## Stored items
━━━━━━━━━━
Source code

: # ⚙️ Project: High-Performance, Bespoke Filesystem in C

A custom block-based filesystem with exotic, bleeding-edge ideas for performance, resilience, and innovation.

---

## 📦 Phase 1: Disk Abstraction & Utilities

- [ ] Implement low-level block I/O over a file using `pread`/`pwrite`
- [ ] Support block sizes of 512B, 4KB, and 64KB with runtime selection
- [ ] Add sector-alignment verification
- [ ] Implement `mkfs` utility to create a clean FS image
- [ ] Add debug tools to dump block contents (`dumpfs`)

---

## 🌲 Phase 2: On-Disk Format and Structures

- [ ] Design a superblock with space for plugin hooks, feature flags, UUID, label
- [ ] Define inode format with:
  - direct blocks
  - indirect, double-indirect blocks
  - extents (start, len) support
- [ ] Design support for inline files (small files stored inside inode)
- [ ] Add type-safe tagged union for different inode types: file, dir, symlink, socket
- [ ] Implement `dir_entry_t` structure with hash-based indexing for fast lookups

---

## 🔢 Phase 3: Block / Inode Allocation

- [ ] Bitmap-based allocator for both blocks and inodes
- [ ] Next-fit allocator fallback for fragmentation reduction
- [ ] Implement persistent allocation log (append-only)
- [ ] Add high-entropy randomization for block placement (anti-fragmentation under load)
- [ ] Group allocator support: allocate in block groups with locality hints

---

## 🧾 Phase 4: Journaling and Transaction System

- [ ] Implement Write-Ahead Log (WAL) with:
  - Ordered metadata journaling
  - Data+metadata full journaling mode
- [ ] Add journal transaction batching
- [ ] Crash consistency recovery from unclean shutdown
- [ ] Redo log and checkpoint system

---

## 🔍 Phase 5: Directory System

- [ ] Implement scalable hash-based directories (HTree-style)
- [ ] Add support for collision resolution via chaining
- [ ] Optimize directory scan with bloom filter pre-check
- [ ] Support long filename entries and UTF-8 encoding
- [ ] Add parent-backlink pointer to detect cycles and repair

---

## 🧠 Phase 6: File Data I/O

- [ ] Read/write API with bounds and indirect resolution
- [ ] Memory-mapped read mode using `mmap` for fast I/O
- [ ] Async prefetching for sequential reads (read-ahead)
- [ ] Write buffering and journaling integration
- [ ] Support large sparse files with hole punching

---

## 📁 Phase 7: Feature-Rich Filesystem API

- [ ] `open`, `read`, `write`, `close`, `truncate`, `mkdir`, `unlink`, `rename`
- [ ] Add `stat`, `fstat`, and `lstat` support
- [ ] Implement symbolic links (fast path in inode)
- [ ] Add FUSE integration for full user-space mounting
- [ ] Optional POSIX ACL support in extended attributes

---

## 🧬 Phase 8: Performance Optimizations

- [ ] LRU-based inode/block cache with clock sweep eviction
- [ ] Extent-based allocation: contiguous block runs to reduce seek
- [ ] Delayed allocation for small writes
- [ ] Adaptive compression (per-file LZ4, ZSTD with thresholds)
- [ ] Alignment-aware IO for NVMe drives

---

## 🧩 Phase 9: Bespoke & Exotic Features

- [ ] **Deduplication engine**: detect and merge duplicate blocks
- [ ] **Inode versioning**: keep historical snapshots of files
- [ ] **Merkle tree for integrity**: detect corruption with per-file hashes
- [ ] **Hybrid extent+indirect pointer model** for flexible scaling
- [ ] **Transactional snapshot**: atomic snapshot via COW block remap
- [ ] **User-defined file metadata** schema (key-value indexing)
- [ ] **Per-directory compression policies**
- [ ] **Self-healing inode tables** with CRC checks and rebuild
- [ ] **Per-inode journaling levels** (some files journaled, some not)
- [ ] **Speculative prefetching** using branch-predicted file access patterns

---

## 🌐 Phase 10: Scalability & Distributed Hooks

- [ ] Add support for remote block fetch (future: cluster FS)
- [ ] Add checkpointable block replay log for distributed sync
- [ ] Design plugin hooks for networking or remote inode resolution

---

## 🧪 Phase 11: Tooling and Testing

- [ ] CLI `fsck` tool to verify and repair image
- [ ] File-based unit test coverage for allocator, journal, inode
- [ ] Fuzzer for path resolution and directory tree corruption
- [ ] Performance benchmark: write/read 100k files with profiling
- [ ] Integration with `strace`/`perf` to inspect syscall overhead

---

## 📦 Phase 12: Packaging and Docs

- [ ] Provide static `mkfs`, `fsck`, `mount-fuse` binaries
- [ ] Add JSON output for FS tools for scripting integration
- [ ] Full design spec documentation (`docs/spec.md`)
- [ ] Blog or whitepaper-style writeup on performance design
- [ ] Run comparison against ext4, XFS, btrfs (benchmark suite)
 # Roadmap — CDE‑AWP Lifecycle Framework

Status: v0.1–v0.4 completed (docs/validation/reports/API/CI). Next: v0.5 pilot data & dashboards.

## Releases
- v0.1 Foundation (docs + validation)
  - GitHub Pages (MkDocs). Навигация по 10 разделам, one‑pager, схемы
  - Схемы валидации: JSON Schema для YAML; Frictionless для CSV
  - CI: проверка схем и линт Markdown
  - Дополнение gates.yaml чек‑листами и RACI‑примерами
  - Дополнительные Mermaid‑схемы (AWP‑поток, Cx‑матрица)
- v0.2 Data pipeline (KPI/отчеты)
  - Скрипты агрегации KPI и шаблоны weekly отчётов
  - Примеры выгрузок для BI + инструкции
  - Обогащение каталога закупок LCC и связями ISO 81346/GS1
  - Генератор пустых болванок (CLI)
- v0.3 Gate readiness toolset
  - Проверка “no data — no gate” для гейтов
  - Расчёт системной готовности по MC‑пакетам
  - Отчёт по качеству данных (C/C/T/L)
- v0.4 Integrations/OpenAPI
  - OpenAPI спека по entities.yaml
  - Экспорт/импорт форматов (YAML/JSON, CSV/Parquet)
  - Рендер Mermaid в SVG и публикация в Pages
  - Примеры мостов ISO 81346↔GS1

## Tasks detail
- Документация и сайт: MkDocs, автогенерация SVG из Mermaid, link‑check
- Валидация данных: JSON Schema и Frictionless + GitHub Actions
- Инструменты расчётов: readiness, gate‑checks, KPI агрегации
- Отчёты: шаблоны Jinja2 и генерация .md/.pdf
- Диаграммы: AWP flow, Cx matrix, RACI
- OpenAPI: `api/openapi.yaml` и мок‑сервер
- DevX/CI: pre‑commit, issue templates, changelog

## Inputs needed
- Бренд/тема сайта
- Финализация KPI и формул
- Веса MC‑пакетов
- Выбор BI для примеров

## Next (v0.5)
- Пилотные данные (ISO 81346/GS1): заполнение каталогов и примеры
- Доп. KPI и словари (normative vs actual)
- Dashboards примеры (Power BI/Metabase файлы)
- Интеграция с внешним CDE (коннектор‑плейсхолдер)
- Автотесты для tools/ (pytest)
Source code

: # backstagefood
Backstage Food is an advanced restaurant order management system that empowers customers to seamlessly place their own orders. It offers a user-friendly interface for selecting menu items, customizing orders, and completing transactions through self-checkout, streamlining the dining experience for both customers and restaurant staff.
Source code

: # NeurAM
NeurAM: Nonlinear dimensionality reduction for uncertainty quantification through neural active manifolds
━━━━━━━━━━
## Exercise brief
Wherever a line of the data holds "repair", copy that line.

## Expected output
- [ ] Add parent-backlink pointer to detect cycles and repair
- [ ] CLI `fsck` tool to verify and repair image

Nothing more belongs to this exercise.